19. waras

1.4K 143 20
                                    

Saat kita tidak memiliki siapapun dan merasa sendirian, maka kebaikan sekecil apapun menjadi sangat berharga bagi kita. Setelah menahan diri dengan tubuh menggigil, panas dan pusing, Gyandra amat sangat senang saat Juna mengatakan akan menjemputnya. Meskipun sekarang dia harus pulang telat. Ah, memang kapan dia pernah pulang tepat waktu? Semenjak bekerja bersama Bian hampir sebagian harinya bersama Bian. Bahkan dia kerap harus bisa pergi kapanpun Bian menelponnya.

Juna sudah mengirim chat jika dia sudah berada di depan kantor. Namun, saat Gyandra sampai di Lobi, dia melihat Bian sedang berbincang dengan Juna. Entah apa yang mereka katakan. Gyandra tidak tahu, dia hanya bisa berharap jika Bian tidak membuat ulah dengan mengacaukan harinya.

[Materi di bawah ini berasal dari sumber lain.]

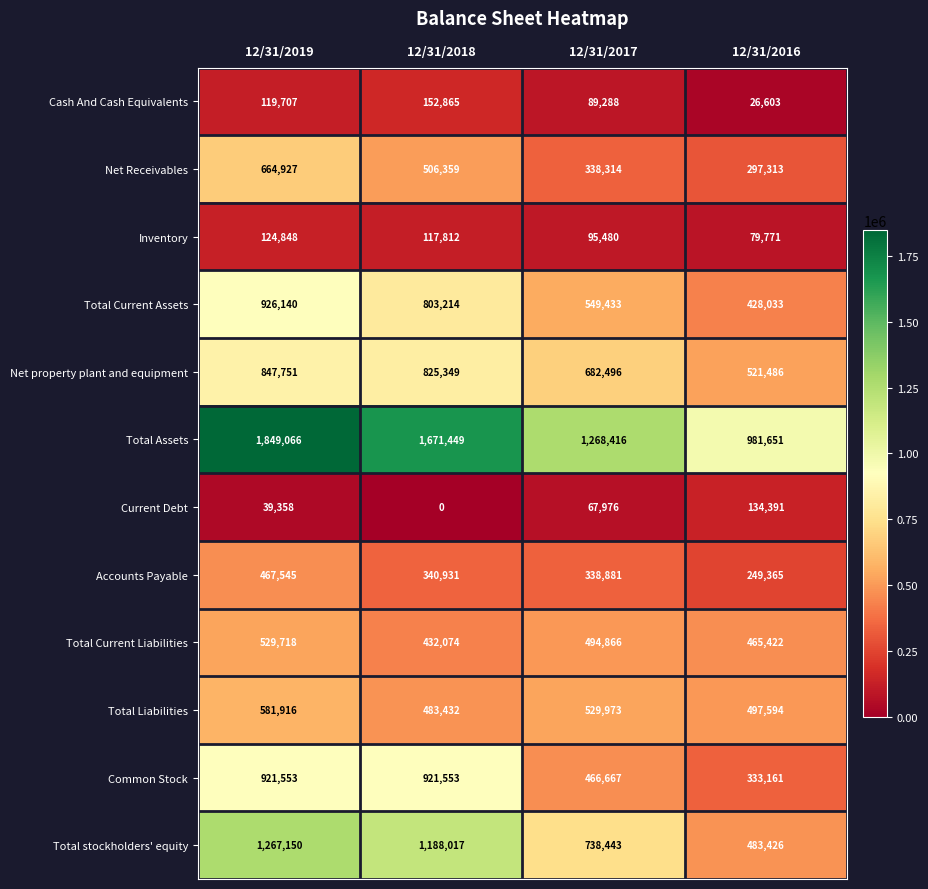

What is the difference between the highest and lowest values at 12/31/2016?

955048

"Juna, maaf udah bikin kamu nunggu lama," ujar Gyandra dengan menghampiri Juna.

"Santai aja. Beruntung ada calon kakak ipar kamu, jadi aku gak bosen nunggu kamu," jawabnya dengan menekankan kata kakak ipar pada Bian.

Gyandra menatap Bian juga Juna bergantian. Jujur saja, meskipun Juna terkesan santai, berbeda dengan Bian. Dia sedikit... Marah mungkin. Karena Gyandra bisa melihat wajah Bian yang mengeras. Gyandra menelan ludah. "Ayo, pulang," ajaknya pada Juna sebelum Bian mengacau.

Gyandra mengulurkan tangan pada Juna, tapi Bian menahannya sebelum Juna menyambut uluran tangannya. "Bukannya kamu sakit? Ayo ke dokter. Biar aku yang anterin kamu pulang," ucapnya dengan memalingkan wajah pada Gyandra.

Juna mengatupkan rahang. Gemas melihat Bian yang selalu menghalanginya. "Maaf. Soal itu anda tidak perlu khawatir karena dokter pribadi Gya sudah ada di depan mata," ujarnya dengan menyingkirkan tangan Bian dan membawa Gyandra ke sisinya.

Bian tersenyum simpul. "Maksudmu, kamu mau memberinya obat Dextro?" Sindirnya.

Juna tersenyum lebar menanggapi ucapan Bian. Dia mengangkat bahu dan menatap santai. "Entah Dextro atau apapun, setidaknya aku lebih meyakinkan daripada anda."

Bian berdecak. "Masuk ke mobilku," titahnya pada Gyandra.

Gyandra mendesah malas. "Maaf, Pak, tapi aku akan pulang bersama Juna," ujarnya dengan menarik Juna pergi, tapi dering di teleponnya menahan Gyandra. Dan detik berikutnya, dia harus minta maaf pada Juna dan masuk ke mobil Bian. Meskipun kesal, Juna masih bisa tersenyum mengantar Gyandra ke mobil Bian. Namun, saat Bian hendak masuk, Juna menahannya dan menatap tajam. "Jangan harap kamu bisa mainin dia lagi, karena jika itu terjadi, aku gak akan ngelepasin kamu," ancamnya pada Bian dan berbalik menuju tempat dimana mobilnya berada.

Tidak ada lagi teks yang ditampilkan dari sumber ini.